Google also posts the number of reviews your company has and a five-star scale right below your picture, so If a company wants people to click on their picture (and then go through the multiple other clicks they must do to get to the site) they must have the reviews that show their quality.

The origin of pictures for musicians in bands or actors in movies is a little vaguer. If you look at the pictures above of the members of The Red Hot Chili Peppers, none of them are on the band’s Google+ page, and very few of them (except for Kiedis’) show up in the top half of their respective Google images page.

Also, the supposed photo of Josh Klinghoffer is not even really him; it’s another picture of Anthony Kiedis. I experienced a similar flaw when I did a search for the members of The Black Keys where I discovered this picture for drummer Patrick Carney:

Google Knowledge Graph-34

Now, I’m no diehard Bieber follower, but I think I know enough about the Biebs to know that he has not joined the Black Keys. I also don’t think that Pat Carney spontaneously grew a Bieber head out of his shoulder, so what is going on?

It seems pretty clear that Google uses a popularity or trend ranker in its photo algorithm because Bieber and Carney have been publicized a ton lately for their overly-dramatic Twitter war. This is the only reason I can justify for why Google would have them in a picture together, and it also makes sense for the Klinghoffer photo above. It could be that the most popular or trending pictures of Klinghoffer have Anthony Kiedis in them, and though this makes sense, it is a major flaw in the field of online research.

Google needs to remedy this problem immediately, or they could potentially start feeding false information to the world at large. Had I not known either of these stars, I would have assumed Justin Bieber was Patrick Carney because he is much more visible in the picture whereas Carney’s face is half cut off.

What happens when high school or college students start turning in research reports with inaccurate photo content? Will teachers or bosses cut these people a break because Google got it wrong?

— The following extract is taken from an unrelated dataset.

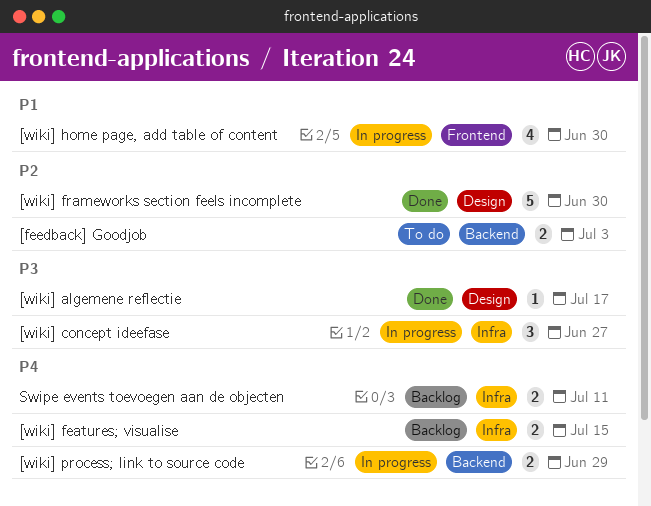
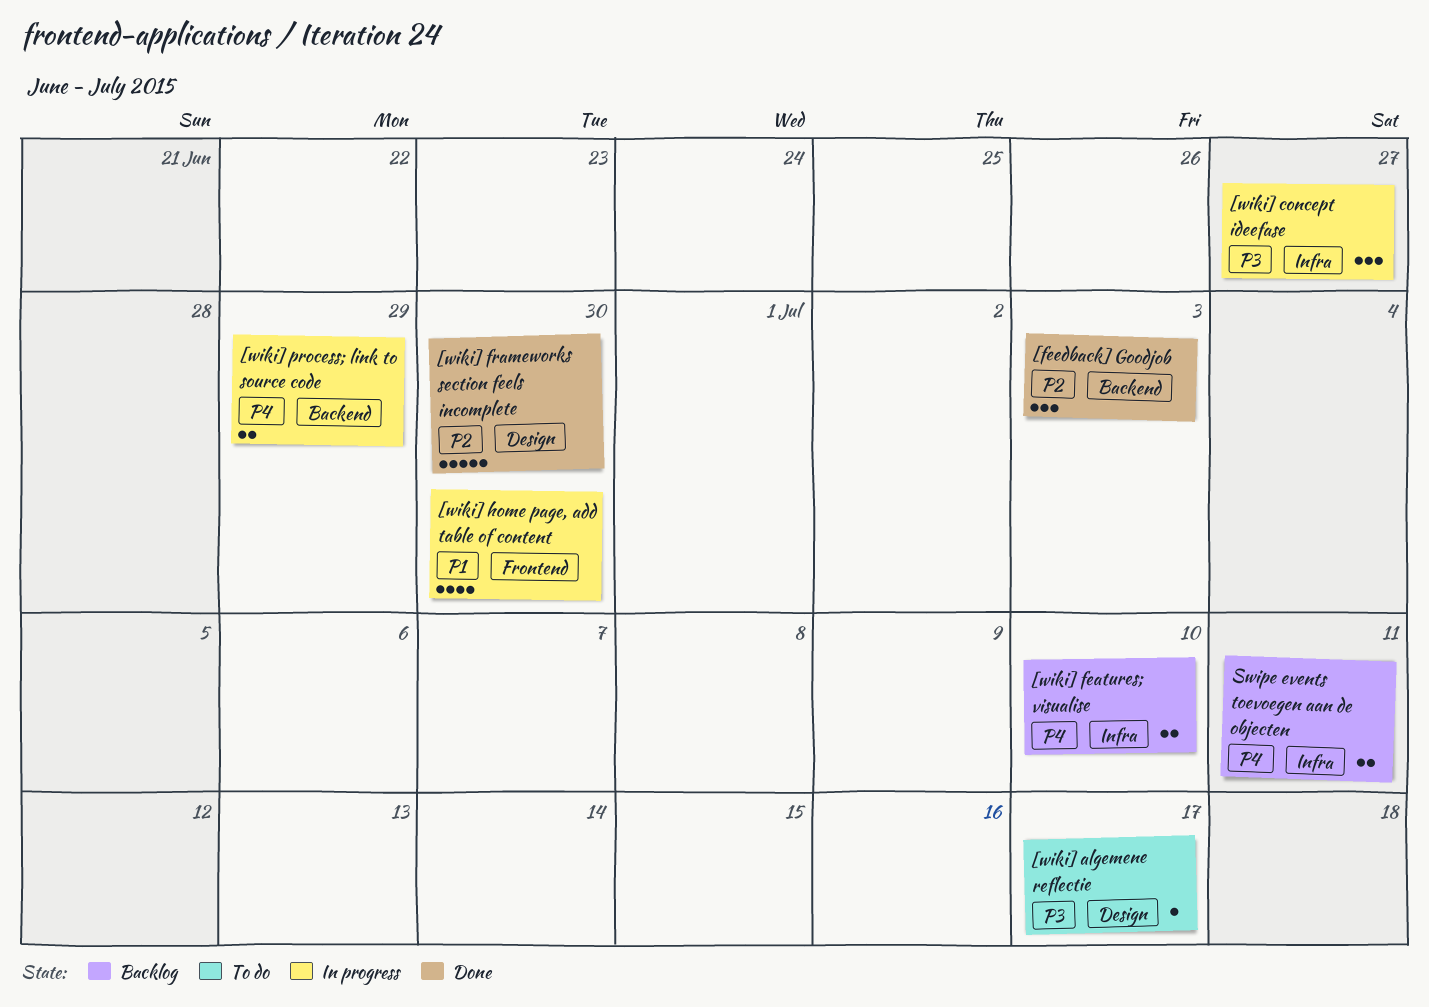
[feedback] Goodjob, status: To do -> Done
[feedback] Goodjob, estimate: 2 -> 3
[wiki] algemene reflectie, status: Done -> To do
[wiki] features; visualise, due: Jul 15 -> Jul 10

Absolutely not, so if Google wants to keep its reputation, it must address this issue.

It is also interesting to note that in the Red Hot Chili Peppers section, it lists Balzary as a piano player when he is really the bass player of the band; yet another glitch that needs to be looked at.

So, I beliebe believe the carousel can be a mildly effective tool for search, and I like sifting through visual data more than text, but if Google is going to make their search engine more photo-based, then they must guarantee accurate photo results and content.